流離とは、故郷を離れてあちこちさまよい歩くこと。


今回ちょっと辛い展開です。



”喜怒哀楽”の”怒”。これを『ウサギ列車』の世界観に合うようにイメージしながら作った曲は全部で3つ。天へと向かう列車に乗りながら、人生最後に思い起こすほどの”怒り”とは何か。俺なりに考えて作った曲だ。


3曲全てを聞き終えて、まず最初にまとめ役の佐久間さんが口を開く――その前に。


「失望、ね」


真っすぐに俺の目を見て、氷雨さんはそう言った。用意してきた曲はどれも自信作だった。にもかかわらず、氷雨さんの口から出た言葉は「失望」の二文字。悲しみや悔しさより先に、なぜ?と疑問が湧いた。


「私が心動かされた御子柴智夏の曲は、こんなお手本みたいな曲じゃなかった。『月を喰らう』で主人公が復讐を誓ったシーンで流れたあの曲。アレに比べたら今持ってきた3曲はどれも”怒り”なんか感じないわ」


『ツキクラ』で主人公が復讐を誓ったときの曲は、タイトルを『流離(りゅうり)』と言って、俺が一番最初に作曲家として作った曲だ。俺がなぜこの曲を一番最初に作ったのか。それはあの当時、復讐(それ)が一番わかりやすい、表現しやすい感情だったからだ。


「『流離』は……俺の内側のドロドロした嫌な気持ちが入った曲です。『ツキクラ』ではアニメに合う曲になりましたけど、『ウサギ列車』には俺の汚い感情は余計です。……それに、その感情は今はもう薄れてしまった」


あのとき、『流離』を作っていたときは、理不尽を振りかざしてきた父や、自分勝手な母への憎悪やら怒りがいつも心の中にあったのだ。だけど、母に歩み寄って、冬瑚が笑いかけてくれて、彩歌さんが俺の名前を呼んでくれる今はもう、自分の中にあった憎しみとか、怒りが薄れてしまった。


それは人間としては良い事だと思う。けれど、表現者としては――。


「御子柴智夏。君の怒りの火はまだ消えていない。思い出しなさい。君に降りかかった不幸の原点を!」

「な、にを……」


氷雨さんは、何を知っているんだ…?まるで俺のことを全部知っているかのような、そんな口ぶりに心臓が嫌な鼓動を立てる。まるで膿んだ傷口にようやくできたカサブタを無理やり剥がされるような不快感が押し寄せる。


「8年前、あの日は雨が降っていた。とある兄弟はコンビニから家に帰る途中だった」

「や、やめ、」


待ってくれ。何を言うつもりだ。こんな、カメラもあるようなこんな場所で。


「トラックが交差点に信号無視で突っ込み、大事故になった。死者は2人。そのトラックの運転手と――トラックにぶつかってスピンした車に()ねられた、君の兄」

「やめてくれ!!」


なんでこんなことを言うんだ。聞きたくない。兄の死をむざむざと晒すように言った氷雨さんが許せない。

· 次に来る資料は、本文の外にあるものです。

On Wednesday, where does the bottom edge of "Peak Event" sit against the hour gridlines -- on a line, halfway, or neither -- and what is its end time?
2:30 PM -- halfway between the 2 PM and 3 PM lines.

「なんだ、君の中に”怒り”はまだそんなにもあるじゃないか」


この人は…!一瞬で頭に血が上ったとき、パァンと頬を打つ音が聞こえた。


「ルン……何故、君が私を殴るのかな?」

「そら御子柴くんが優しいから私が代わりに殴ったに決まっとるやろ、ボケ。大人しく聞いとったらなんやねん。氷雨、あんたは神様にでもなったつもりか?いいや、神様でもなんでもない。ただの分別のつかん子供と一緒や!」

「そうですぞ氷雨氏!言って良い事と悪い事の区別もつかないでありますか!」


俺と氷雨さんの間に、佐久間さんとAFLOさんが入る。氷雨さんから庇うように、俺を背にして立つ佐久間さんとAFLOさんの姿を見て、氷雨さんが一瞬、悲しそうな顔をしたように見えた。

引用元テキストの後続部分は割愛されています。